Join datasets A,B and replace matching entries with data from all columns in B
I have the following dataset A:
entry | tag_1 | tag_2 | tag_3 | tag_4 |
a | asd | ert | dfg | ghj |
b | asd | ert | dfg | ghj |
c | asd | ert | dfg | ghj |
And the following dataset B:
entry | tag_2 | tag_4 |
a | qwe | rty |
c | qwe | rty |
I would like to join them together so that when there's an entry match, the column in dataset A is filled with the values from dataset B. If there is no match, we keep the data from A. So the output is:
entry | tag_1 | tag_2 | tag_3 | tag_4 |
a | asd | qwe | dfg | rty |
b | asd | ert | dfg | ghj |
c | asd | qwe | dfg | rty |
What is the most efficient way to go about it? I had considered creating an inner join A + B where I only keep data from B columns, then a left join A + B where I exclude all entries that match between A and B, and finally stack the two - but this seems overly complicated?
I would also not consider the "Computed columns" option (e.g. with an if formula to fill in with B values) because in my real dataset I would have to compute data for around 20 columns.
Any suggestion?
Answers
-
tgb417 Dataiku DSS Core Designer, Dataiku DSS & SQL, Dataiku DSS ML Practitioner, Dataiku DSS Core Concepts, Neuron 2020, Neuron, Registered, Dataiku Frontrunner Awards 2021 Finalist, Neuron 2021, Neuron 2022, Frontrunner 2022 Finalist, Frontrunner 2022 Winner, Dataiku Frontrunner Awards 2021 Participant, Frontrunner 2022 Participant, Neuron 2023 Posts: 1,601 Neuron
@Flo_G
,Welcome to the Dataiku Community.
One of the cool things about Dataiku is that you can mix a variety of tools (SQL, R, Python, ... and the Built-in Visual tools) in a single data flow, using the most useful bits of all, and storing your data in a variety of data stores to meet the scale of the work you are doing.
I tend to back my Dataiku instance with a PostgreSQL server even on my laptop design node. So, I might use a SQL recipe to do this the most efficiently inside a SQL server:
Something like this is a SQL recipe:
Select A.entry as entry,
A.tag_1 as tag_1,
COALESCE(B.tag_2, A.tag_2) as tag_2,
B.tag_3 as tag_3,
COALESCE(B.tag_4, A.tag_4) as tag_4,
from A
Left Join B
on A.entry = B.entryThis assumes you have a SQL Server of some sort.

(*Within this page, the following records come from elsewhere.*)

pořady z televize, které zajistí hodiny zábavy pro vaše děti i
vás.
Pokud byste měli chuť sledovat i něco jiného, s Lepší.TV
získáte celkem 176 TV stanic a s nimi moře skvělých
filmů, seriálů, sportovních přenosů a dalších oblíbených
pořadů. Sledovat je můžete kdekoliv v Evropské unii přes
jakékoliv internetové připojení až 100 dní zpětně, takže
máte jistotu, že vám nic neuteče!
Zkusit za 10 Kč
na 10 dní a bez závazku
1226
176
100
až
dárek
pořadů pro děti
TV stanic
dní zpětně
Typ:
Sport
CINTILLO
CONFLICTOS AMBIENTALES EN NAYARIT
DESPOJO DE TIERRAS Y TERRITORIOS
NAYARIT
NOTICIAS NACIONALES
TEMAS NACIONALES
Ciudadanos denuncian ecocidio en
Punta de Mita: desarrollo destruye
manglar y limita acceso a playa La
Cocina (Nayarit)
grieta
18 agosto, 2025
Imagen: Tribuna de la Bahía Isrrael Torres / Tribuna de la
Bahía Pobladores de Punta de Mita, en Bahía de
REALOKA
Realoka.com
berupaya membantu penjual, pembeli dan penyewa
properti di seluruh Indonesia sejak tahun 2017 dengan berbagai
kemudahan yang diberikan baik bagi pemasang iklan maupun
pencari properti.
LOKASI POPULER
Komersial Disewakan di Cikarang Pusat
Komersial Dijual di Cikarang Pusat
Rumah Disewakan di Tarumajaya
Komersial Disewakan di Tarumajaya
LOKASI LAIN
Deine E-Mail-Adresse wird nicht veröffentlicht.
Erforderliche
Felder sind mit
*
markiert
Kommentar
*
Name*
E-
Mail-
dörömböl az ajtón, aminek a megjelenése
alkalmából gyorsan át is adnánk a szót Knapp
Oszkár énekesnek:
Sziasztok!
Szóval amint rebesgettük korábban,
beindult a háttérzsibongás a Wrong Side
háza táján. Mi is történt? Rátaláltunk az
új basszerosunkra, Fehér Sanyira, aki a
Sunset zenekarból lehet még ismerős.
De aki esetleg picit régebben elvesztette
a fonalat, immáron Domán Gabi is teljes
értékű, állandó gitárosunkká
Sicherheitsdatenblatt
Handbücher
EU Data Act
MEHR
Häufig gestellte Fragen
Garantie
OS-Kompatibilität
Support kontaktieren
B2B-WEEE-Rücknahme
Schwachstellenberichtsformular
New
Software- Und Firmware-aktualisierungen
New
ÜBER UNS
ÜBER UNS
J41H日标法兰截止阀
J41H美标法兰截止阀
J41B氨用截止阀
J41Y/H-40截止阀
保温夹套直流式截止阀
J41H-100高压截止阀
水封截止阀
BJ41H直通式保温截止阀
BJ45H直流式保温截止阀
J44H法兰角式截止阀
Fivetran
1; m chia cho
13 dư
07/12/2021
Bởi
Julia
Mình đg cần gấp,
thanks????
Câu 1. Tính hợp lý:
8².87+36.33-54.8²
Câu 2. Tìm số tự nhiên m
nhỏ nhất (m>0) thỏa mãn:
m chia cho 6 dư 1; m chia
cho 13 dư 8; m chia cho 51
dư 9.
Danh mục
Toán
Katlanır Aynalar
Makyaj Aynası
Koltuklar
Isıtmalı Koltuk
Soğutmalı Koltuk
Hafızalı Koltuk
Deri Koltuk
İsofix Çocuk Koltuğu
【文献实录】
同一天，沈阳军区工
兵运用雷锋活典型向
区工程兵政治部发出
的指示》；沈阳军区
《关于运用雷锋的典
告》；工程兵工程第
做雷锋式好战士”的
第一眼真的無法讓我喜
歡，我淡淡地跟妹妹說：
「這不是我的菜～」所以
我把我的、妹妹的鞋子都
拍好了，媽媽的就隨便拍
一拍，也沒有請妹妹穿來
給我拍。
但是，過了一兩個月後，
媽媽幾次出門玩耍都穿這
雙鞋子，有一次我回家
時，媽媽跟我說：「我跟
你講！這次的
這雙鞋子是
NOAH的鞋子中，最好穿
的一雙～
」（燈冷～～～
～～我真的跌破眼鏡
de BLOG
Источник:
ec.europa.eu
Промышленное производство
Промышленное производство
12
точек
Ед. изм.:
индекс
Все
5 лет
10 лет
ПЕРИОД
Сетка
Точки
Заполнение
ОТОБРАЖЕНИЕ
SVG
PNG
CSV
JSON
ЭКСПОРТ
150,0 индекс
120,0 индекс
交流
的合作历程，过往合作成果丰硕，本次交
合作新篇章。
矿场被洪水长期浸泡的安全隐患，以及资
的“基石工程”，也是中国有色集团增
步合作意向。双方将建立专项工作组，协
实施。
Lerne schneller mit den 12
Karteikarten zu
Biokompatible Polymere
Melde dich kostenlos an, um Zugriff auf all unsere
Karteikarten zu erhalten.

If you are using built-in data storage you might try a Visual Join Recipe using a left join like above (which is the default) and a post join computed column for tag_2 and tag_4 that uses a formula something like this.
Assuming on the select column screen you have set the prefix to A for table A and B for Table B.
COALESCE(B_tag_2, A_tag_2)
As I said at the top of this note there are lots of ways to pull off these things with DSS. I'm sure others might think of an R way and a Python Way. You might be able to do this with several steps in a single visual recipe. Using a Join Step, followed by two formula steps to implement the Coalesce steps, followed by a bit of cleanup to get rid of the extra copies of columns.
Let us know how you get on with this.
Others please feel free to jump in with your favorite solution to this kind of problem.
-
@tgb417
thank you for the input! Indeed the file at the moment is stored locally, so I don't have the SQL recipe option.My main concern was to avoid the work of coalescing every column individually (I have about 20 to replace), I'll see if I can write a simpler workaround in R or Python
-
At the end I decided to go with the join + stack option:
- Inner join A and B, select all columns from B and unselect the corresponding columns from A - so all values are replaced
- Left excluding join A and B: take from B only the ID column, then filter rows where B.ID is null (ref. http://www.codeproject.com/Articles/33052/Visual-Representation-of-SQL-Joins)
- Stack A and B
- For some reason one row is duplicated, so I run a distinct recipe to clean it up
Hope this helps someone else in the future!